There’s nothing to stop cities or countries from codifying these sorts of precautions on their own. But as the world’s preeminent global health authority, the WHO’s words—and silence—carry weight. If the WHO doesn’t publicly recognize risks like airborne transmission, “it just gives naysayers more fodder to deny the truth,” Topol says.
The letter is only the latest example of the roiling tension between the WHO and the wider scientific community.
The fast-moving COVID-19 pandemic has exposed the WHO’s weak spots. For one thing, the underfunded and overburdened global health agency cannot enter countries to do fieldwork without permission, and relies on its member states to provide much of the data used in its analyses.
The WHO also moves with the slow pace and risk aversion of a bureaucratic organization, even when the world is demanding new and better information about the coronavirus every day. “The evidence for aerosol transmission is there; it’s just maybe not as compelling as they would like,” Topol says. “I call it a purist view.”
That institutional caution helps explain why it took the WHO until June 5 to recommend that people in high-transmission areas wear fabric face masks in public—a recommendation that was, by then, already standard in many countries and cities. “Every recommendation that we put out needs to be applicable for every type of situation. That’s a blessing and a curse,” Maria Van Kerkhove, the WHO’s technical lead for COVID-19, told TIME when the mask guidance came out.
Topol says that bar is sometimes too high. “What do you have to lose” by recommending extra precautions, he asks. “Go with the best evidence and the best expert opinion. Maybe it’s not perfect evidence. But it’s good enough.”
Despite holding press briefings almost every day, the WHO has also stumbled when communicating with the general public. In an oft-criticized tweet from January, for example, the WHO declared that, “Preliminary investigations conducted by the Chinese authorities have found no clear evidence of human-to-human transmission of the novel #coronavirus.”

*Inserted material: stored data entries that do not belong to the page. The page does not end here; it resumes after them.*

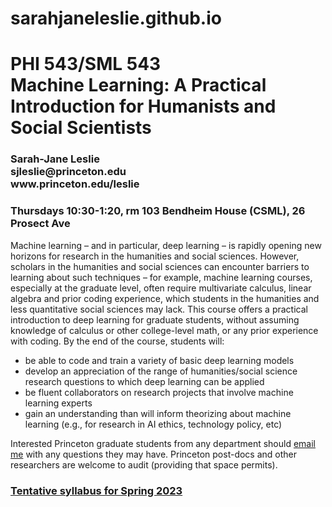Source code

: # sarahjaneleslie.github.io


<H1>PHI 543/SML 543<br>
Machine Learning: A Practical Introduction for Humanists and Social Scientists</H1>
<H3>Sarah-Jane Leslie<br>
sjleslie@princeton.edu<br>
www.princeton.edu/leslie</H3>

<H3>Thursdays 10:30-1:20, rm 103 Bendheim House (CSML), 26 Prosect Ave</H3>

<p>Machine learning – and in particular, deep learning – is rapidly opening new horizons for research in the humanities and social sciences. However, scholars in the humanities and social sciences can encounter barriers to learning about such techniques – for example, machine learning courses, especially at the graduate level, often require multivariate calculus, linear algebra and prior coding experience, which students in the humanities and less quantitative social sciences may lack. This course offers a practical introduction to deep learning for graduate students, without assuming knowledge of calculus or other college-level math, or any prior experience with coding. By the end of the course, students will: </p>

<ul><li>be able to code and train a variety of basic deep learning models</li>
<li>develop an appreciation of the range of humanities/social science research questions to which deep learning can be applied</li>
<li>be fluent collaborators on research projects that involve machine learning experts</li>
<li>gain an understanding than will inform theorizing about machine learning (e.g., for research in AI ethics, technology policy, etc)</li></ul>

<p>Interested Princeton graduate students from any department should <a href="mailto:sjleslie@princeton.edu">email me</a> with any questions they may have. Princeton post-docs and other researchers are welcome to audit (providing that space permits).</p>

<H3><a href="https://sarahjaneleslie.github.io/PHI543-sp23">Tentative syllabus for Spring 2023</a></H3>


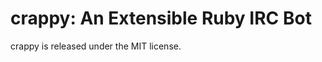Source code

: crappy: An Extensible Ruby IRC Bot
==================================

crappy is released under the MIT license.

Preliminary investigations conducted by the Chinese authorities have found no clear evidence of human-to-human transmission of the novel #coronavirus (2019-nCoV) identified in #Wuhan, #China🇨🇳. pic.twitter.com/Fnl5P877VG
— World Health Organization (WHO) (@WHO) January 14, 2020
To the WHO, that mean the threat of widespread human-to-human transmission—though possible—was still under investigation. To the average person, it meant human-to-human transmission wasn’t a big threat. So when it became clear that COVID-19 does pass from person to person, many people lost faith in the WHO.
For many, that feeling was compounded last month when Van Kerkhove called asymptomatic coronavirus transmission “very rare” during a press conference, despite several studies and months of expert warnings to the contrary. She later walked back the comment.
These incidents are more than communication slip-ups. Topol fears they’ll erode trust in the WHO—and in science more broadly—at the exact moment that confidence is critically important.
“WHO is a venerable institution, something that we need, that we rely on,” Topol says. “Each time one of these things happens, where there’s a serious misalignment with the truth and the science and the evidence, you wind up with another credibility titer reduction. We need to go the other direction.”